### SOURCE PASSAGE ###

As you might remember, if you read one of the related posts like the one linked above, I was mostly using Windows throughout the years.

That makes me a noob in the Linux environment, no matter what distro I installed.

So, today, about two weeks later, a question came to my mind.

Linux kernel brand character, Tux

What kind of maintenance (and optimizations) are necessary for Linux? Both from the OS and apps point of view, but also from the hardware point of view. Because a piece of hardware, if it's used improperly, even if it doesn't break, it wears down much quicker, and so you reduce its duration of life.

For example, I learned today that the Solid State Drives need special care, particularly on writing operations. Too many or too often writing and they apparently wear off quicker than the older drives with rotating disks. This was a problem mostly with older generations of SSDs, but newer generations have this problem to a smaller degree too.

In Windows, regular users would use CCleaner (or something similar) and they would be spared of knowing the details.

There may be something similar for Linux too. But that's not what I found first and I'm glad I didn't.

I found this guide and their first tip is to not use such applications on Linux because they are "risky and may damage your system beyond repair".

###

TASKS FOR THIS EXERCISE:
A) According to the post on Linux maintenance, which operations call for special care with Solid State Drives?
B) Resume the post on Linux maintenance, picking up after its last sentence.

### INFORMATION GIVEN ###

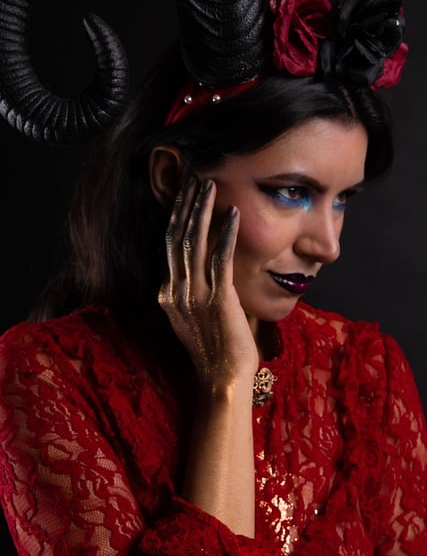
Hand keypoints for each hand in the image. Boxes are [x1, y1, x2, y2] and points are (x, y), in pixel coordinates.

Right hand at [158, 174, 258, 395]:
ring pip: (193, 243)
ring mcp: (194, 296)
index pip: (168, 245)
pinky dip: (226, 235)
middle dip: (184, 204)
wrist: (223, 379)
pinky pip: (220, 260)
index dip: (175, 215)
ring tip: (209, 185)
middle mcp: (175, 291)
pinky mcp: (217, 300)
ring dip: (202, 211)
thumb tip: (212, 262)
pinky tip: (232, 214)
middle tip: (193, 176)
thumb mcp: (197, 316)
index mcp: (168, 294)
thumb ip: (199, 288)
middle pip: (175, 237)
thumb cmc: (216, 349)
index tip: (184, 192)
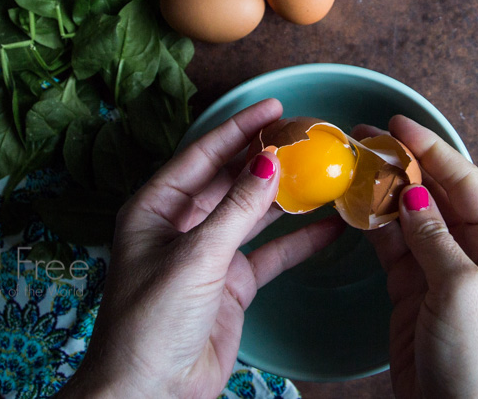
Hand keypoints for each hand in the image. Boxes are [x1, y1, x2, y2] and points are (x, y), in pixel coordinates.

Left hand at [59, 98, 344, 398]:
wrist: (151, 393)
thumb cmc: (150, 322)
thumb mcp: (196, 256)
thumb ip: (236, 209)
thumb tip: (269, 163)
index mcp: (154, 209)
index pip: (202, 155)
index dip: (238, 129)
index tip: (273, 107)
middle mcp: (180, 226)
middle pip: (228, 179)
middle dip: (265, 157)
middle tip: (304, 135)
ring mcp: (207, 256)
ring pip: (252, 214)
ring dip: (284, 196)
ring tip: (321, 171)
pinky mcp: (230, 285)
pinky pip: (268, 254)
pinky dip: (296, 241)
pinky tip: (326, 226)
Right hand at [362, 115, 477, 398]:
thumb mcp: (460, 291)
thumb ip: (434, 238)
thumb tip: (413, 196)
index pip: (466, 183)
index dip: (432, 151)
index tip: (398, 125)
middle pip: (438, 195)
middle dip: (405, 166)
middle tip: (367, 139)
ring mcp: (443, 272)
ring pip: (411, 218)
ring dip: (385, 193)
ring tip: (356, 164)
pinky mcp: (414, 291)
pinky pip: (394, 247)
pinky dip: (374, 226)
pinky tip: (356, 205)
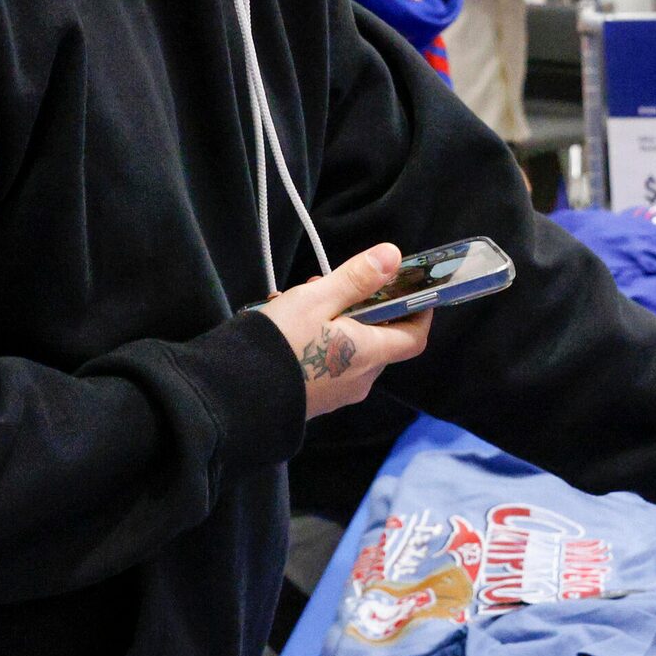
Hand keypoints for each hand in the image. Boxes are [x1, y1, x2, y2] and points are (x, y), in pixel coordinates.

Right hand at [254, 244, 432, 420]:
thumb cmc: (282, 343)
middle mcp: (361, 379)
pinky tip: (284, 323)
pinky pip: (328, 363)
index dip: (420, 313)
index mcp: (370, 355)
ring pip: (349, 348)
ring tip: (297, 298)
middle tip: (329, 284)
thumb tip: (393, 255)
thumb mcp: (317, 299)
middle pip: (379, 338)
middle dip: (361, 307)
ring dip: (333, 320)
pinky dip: (317, 340)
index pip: (415, 338)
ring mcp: (337, 393)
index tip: (411, 289)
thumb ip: (357, 278)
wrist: (235, 396)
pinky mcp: (314, 399)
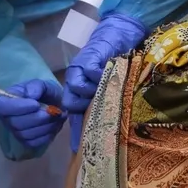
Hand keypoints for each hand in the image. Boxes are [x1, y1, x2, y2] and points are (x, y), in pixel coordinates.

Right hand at [0, 79, 65, 149]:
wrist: (55, 105)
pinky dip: (47, 133)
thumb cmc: (45, 93)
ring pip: (26, 134)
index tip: (36, 104)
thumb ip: (36, 86)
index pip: (2, 107)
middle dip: (37, 117)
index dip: (18, 107)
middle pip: (16, 123)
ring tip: (56, 116)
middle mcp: (7, 118)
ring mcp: (16, 132)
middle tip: (51, 110)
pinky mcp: (26, 142)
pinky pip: (35, 142)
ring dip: (45, 125)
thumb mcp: (42, 84)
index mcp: (5, 100)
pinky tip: (53, 124)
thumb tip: (30, 95)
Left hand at [62, 13, 146, 151]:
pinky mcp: (85, 59)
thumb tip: (105, 134)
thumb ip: (103, 107)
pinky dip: (97, 74)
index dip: (76, 132)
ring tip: (105, 84)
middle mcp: (73, 83)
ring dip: (92, 89)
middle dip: (85, 106)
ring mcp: (77, 71)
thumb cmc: (114, 68)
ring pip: (76, 89)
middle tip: (99, 101)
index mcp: (78, 94)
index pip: (73, 116)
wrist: (117, 39)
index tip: (78, 148)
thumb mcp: (108, 91)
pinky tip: (107, 72)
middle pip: (70, 104)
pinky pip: (88, 72)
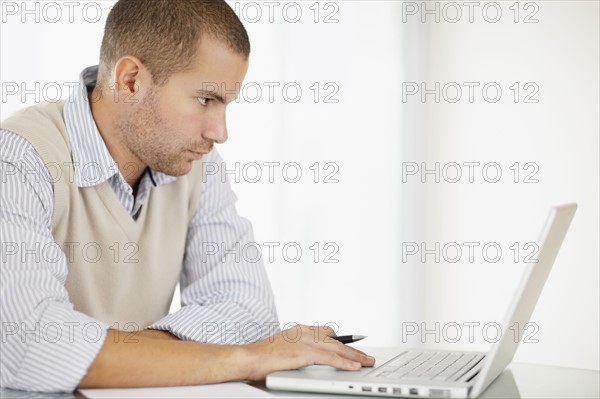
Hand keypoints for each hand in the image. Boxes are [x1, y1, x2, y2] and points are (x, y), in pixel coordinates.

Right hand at [242, 324, 375, 380]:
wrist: (249, 357)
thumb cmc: (261, 355)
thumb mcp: (282, 347)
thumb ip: (296, 348)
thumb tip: (304, 356)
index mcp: (299, 330)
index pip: (325, 331)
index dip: (340, 340)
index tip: (352, 344)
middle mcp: (305, 332)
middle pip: (336, 340)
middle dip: (353, 349)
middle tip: (366, 356)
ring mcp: (305, 341)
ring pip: (337, 348)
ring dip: (355, 356)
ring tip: (367, 362)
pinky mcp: (305, 352)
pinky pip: (330, 358)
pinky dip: (344, 363)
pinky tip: (354, 366)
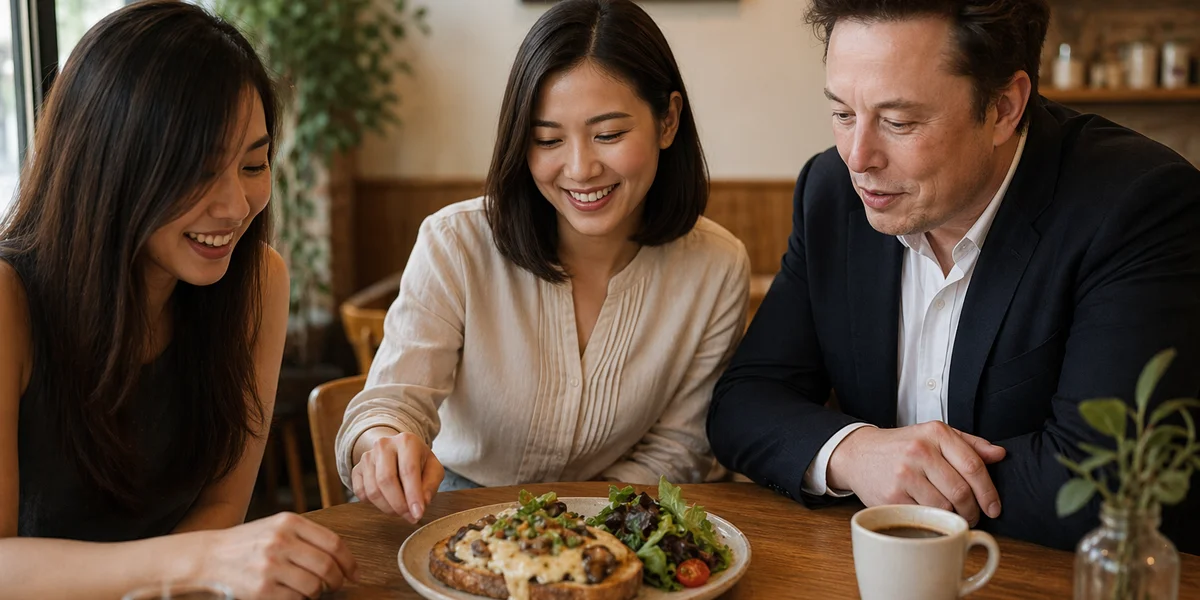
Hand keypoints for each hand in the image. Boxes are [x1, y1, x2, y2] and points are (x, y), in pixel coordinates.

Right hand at [195, 512, 357, 599]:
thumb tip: (343, 559)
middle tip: (336, 585)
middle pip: (327, 566)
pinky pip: (296, 599)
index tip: (354, 573)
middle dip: (337, 580)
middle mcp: (280, 541)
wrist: (210, 557)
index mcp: (289, 522)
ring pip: (314, 586)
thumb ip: (308, 537)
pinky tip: (293, 594)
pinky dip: (301, 599)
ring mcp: (270, 566)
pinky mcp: (261, 589)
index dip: (349, 562)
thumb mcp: (278, 528)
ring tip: (311, 589)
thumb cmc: (250, 543)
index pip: (334, 543)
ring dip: (318, 592)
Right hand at [352, 430, 443, 522]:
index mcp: (406, 441)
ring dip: (388, 508)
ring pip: (373, 490)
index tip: (418, 514)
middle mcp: (384, 445)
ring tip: (401, 511)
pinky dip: (373, 504)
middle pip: (386, 480)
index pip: (408, 470)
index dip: (413, 495)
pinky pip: (361, 493)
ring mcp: (367, 457)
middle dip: (399, 505)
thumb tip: (422, 503)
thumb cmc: (418, 461)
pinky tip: (387, 501)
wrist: (396, 450)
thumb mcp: (433, 469)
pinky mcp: (356, 469)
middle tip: (410, 517)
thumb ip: (431, 485)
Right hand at [827, 422, 1006, 525]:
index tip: (994, 507)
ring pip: (945, 506)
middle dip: (973, 510)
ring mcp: (904, 474)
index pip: (973, 466)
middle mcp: (920, 450)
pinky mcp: (892, 495)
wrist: (858, 454)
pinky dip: (932, 519)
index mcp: (935, 433)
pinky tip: (930, 514)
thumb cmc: (901, 446)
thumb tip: (1000, 454)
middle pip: (962, 491)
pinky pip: (924, 514)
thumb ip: (969, 444)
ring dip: (953, 516)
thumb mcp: (933, 436)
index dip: (989, 492)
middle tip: (973, 516)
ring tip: (951, 514)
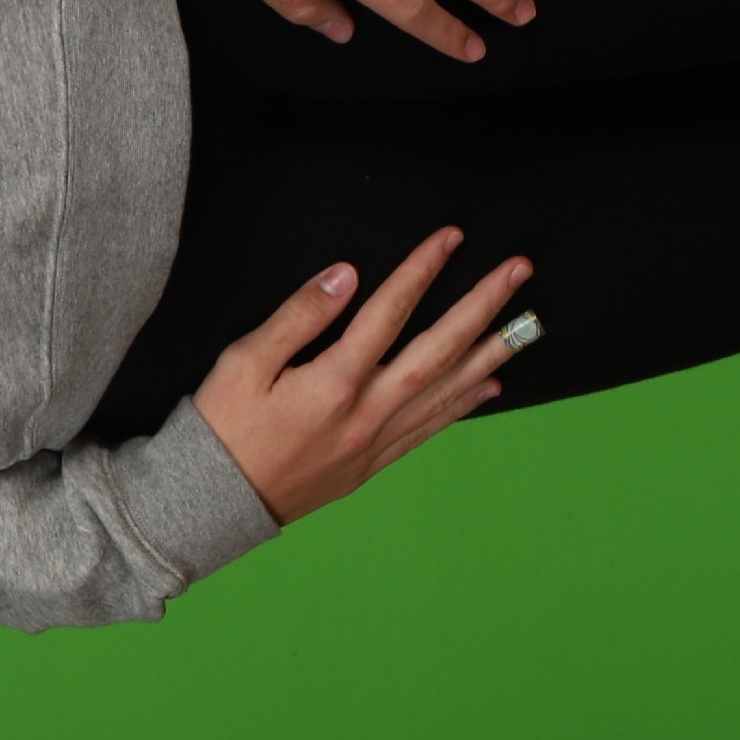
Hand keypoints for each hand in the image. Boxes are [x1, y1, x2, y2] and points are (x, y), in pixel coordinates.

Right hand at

###

TASK-BY-TASK ANSWERS:
A) Writing operations.

B)
I also made some optimizations to speed up the laptop, although it's fast enough. But there's always better, especially while or after I run docker with the video encoder for the SPK Network. But that's understandable, at the amount of RAM it uses (and CPU, when encoding).

Now that I use Firefox on Linux, I remembered how deeply customizable it is. I don't know if the other browsers offer the same options for deep customization, but on Firefox you can change pretty much all settings by using the about:config page. One of them I turned off today was telemetry, one other way Firefox communicated usage statistics to their servers, even if you had the 'Firefox Data Collection and Use' options turned off in Settings.

If you use Linux, what do you do to maintain it?